JOB ITEM: Reproduce the text from the start of the rows through the line containing "Schulleitung zusammensetzt, tagt", inclusive, and leave the pictures out of your answer.

[Items stored from a collection]
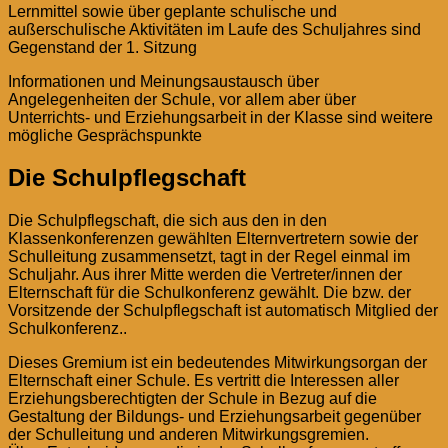
Lernmittel sowie über geplante schulische und
außerschulische Aktivitäten im Laufe des Schuljahres sind
Gegenstand der 1. Sitzung
Informationen und Meinungsaustausch über
Angelegenheiten der Schule, vor allem aber über
Unterrichts- und Erziehungsarbeit in der Klasse sind weitere
mögliche Gesprächspunkte
Die Schulpflegschaft
Die Schulpflegschaft, die sich aus den in den
Klassenkonferenzen gewählten Elternvertretern sowie der
Schulleitung zusammensetzt, tagt in der Regel einmal im
Schuljahr. Aus ihrer Mitte werden die Vertreter/innen der
Elternschaft für die Schulkonferenz gewählt. Die bzw. der
Vorsitzende der Schulpflegschaft ist automatisch Mitglied der
Schulkonferenz..
Dieses Gremium ist ein bedeutendes Mitwirkungsorgan der
Elternschaft einer Schule. Es vertritt die Interessen aller
Erziehungsberechtigten der Schule in Bezug auf die
Gestaltung der Bildungs- und Erziehungsarbeit gegenüber
der Schulleitung und anderen Mitwirkungsgremien.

YOUR RESPONSE:
Lernmittel sowie über geplante schulische und
außerschulische Aktivitäten im Laufe des Schuljahres sind
Gegenstand der 1. Sitzung
Informationen und Meinungsaustausch über
Angelegenheiten der Schule, vor allem aber über
Unterrichts- und Erziehungsarbeit in der Klasse sind weitere
mögliche Gesprächspunkte
Die Schulpflegschaft
Die Schulpflegschaft, die sich aus den in den
Klassenkonferenzen gewählten Elternvertretern sowie der
Schulleitung zusammensetzt, tagt in der Regel einmal im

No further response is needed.